Freedom Arms' Model 97 .22 revolver is the most accurate handgun the author has ever fired.



Extra cylinders are available for the Model 97 in .22 Magnum and .22LR Match.



The Model 97 .22 comes equipped with Freedom's legendary iron sights. Rugged and precise, these are some of the finest handgun sights available.



To better utilize the amazing accuracy potential of the Model 97 .22, Jeff strongly recommends a good scope. Freedom's optional Lovell scope mount is the best Jeff has ever tried.



An uncommon feature, especially on low-recoiling guns such as a .22, is the precision base pin with locking screw.
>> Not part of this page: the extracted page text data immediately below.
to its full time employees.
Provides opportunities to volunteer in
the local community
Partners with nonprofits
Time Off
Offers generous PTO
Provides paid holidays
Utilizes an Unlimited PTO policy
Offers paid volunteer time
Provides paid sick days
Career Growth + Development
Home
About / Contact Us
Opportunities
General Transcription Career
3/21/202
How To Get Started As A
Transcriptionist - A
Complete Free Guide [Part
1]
Freedom Arms cuts no corners where their guns are concerned, and the Model 97 .22 is no exception.



A standard feature of the Model 97 line is Freedom Arms' hammer-mounted transfer bar safety system.



Wood-to-metal and metal-to-metal fit, as on all Freedom Arms Premier Grade products, is superb.
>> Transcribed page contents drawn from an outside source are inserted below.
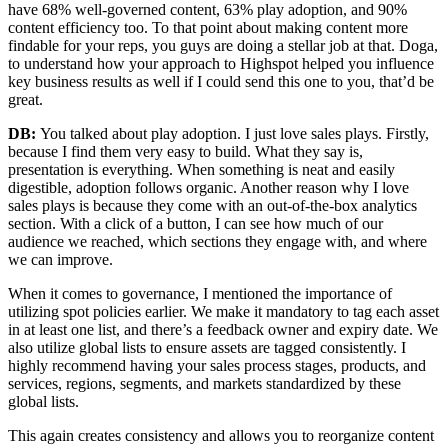
have 68% well-governed content, 63% play adoption, and 90%
content efficiency too. To that point about making content more
findable for your reps, you guys are doing a stellar job at that. Doga,
to understand how your approach to Highspot helped you influence
key business results as well if I could send this one to you, that’d be
great.
DB:
You talked about play adoption. I just love sales plays. Firstly,
because I find them very easy to build. What they say is,
presentation is everything. When something is neat and easily
digestible, adoption follows organic. Another reason why I love
sales plays is because they come with an out-of-the-box analytics
section. With a click of a button, I can see how much of our
audience we reached, which sections they engage with, and where
we can improve.
When it comes to governance, I mentioned the importance of
utilizing spot policies earlier. We make it mandatory to tag each asset
in at least one list, and there’s a feedback owner and expiry date. We
also utilize global lists to ensure assets are tagged consistently. I
highly recommend having your sales process stages, products, and
services, regions, segments, and markets standardized by these
global lists.
This again creates consistency and allows you to reorganize content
Included with the Model 97 .22 is the simple and effective Chamber-Safe locking mechanism.



Author tested the Model 97 .22 extensively with a good variety of .22LR and .22 Magnum ammunition.



Accuracy of the Freedom Arms Model 97 .22 was simply amazing. Using a wide variety of ammunition at 25 yards, five-shot groups ranged from a best of 3/16" to a worst of 13/16".



100-yard groups, fired in a strong crosswind, averaged 1" or less with the .22LR Match cylinder. Groups fired with the standard .22LR cylinder and the .22 Magnum cylinder were no less a testament to the jaw-dropping accuracy of the Freedom Arms Model 97 .22.